• [Comment procéder]: D'après le texte choisi, sur quoi reposaient les chiffrages de la réforme de la taxe professionnelle présentés pour le projet de loi de finances pour 2010 ?

• [Texte choisi]:
Comme le rappelait notre collègue Philippe Marini à l'occasion de son rapport sur les travaux de la commission des finances relatifs à la mise en oeuvre de la contribution économique territoriale et à la situation des finances locales de juin 2010, « les chiffrages de la réforme de la taxe professionnelle disponibles à l'appui de la discussion du projet de loi de finances pour 2010 ont toujours été présentés comme fragiles, car reposant sur des extrapolations à partir des recettes de taxe professionnelle de 2008 32 ( * ) . »

Les estimations ultérieures résultent ainsi d'une actualisation, progressive et continue, des données de référence (les données relatives à 2009, à 2010 puis à 2011 se substituant à celles de 2008).

• [Partie données]:

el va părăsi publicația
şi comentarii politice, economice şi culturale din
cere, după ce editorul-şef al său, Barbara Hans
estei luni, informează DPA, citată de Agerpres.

• [Réponse attendue]: Sur des extrapolations à partir des recettes de taxe professionnelle de 2008.